• _Text shown_
········

Pathogens that occur at low levels in any given area are called endemic and may, when conditions are favorable, produce a widespread surge of disease in that area. This is called an epidemic. Epidemics that occur over wide geographic ranges, such as two or more continents, are called pandemics. The endemic potato late blight fungus caused an epidemic, and because it also spread into Europe and North America, the situation could be called a pandemic.
A similar concern is expressed with regard to the disease smallpox. Smallpox is caused by a virus that is easily passed from an infected individual to a healthy one. The smallpox virus no longer occurs in nature (is not endemic) anywhere in the world. The last reported case of smallpox in nature occurred in the late 1970’s. As a result of a concerted vaccination effort among many nations, this normally fatal disease was eradicated.

········

• _Supplied records_
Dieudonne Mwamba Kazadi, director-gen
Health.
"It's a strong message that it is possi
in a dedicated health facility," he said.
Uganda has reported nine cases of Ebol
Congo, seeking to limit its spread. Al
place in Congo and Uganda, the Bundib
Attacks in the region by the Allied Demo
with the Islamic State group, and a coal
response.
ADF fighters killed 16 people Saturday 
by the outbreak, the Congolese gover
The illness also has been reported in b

········

• _What is expected_
According to the text on endemic, epidemic, and pandemic disease, when did the last reported case of smallpox in nature occur?

• _Response_
In the late 1970’s.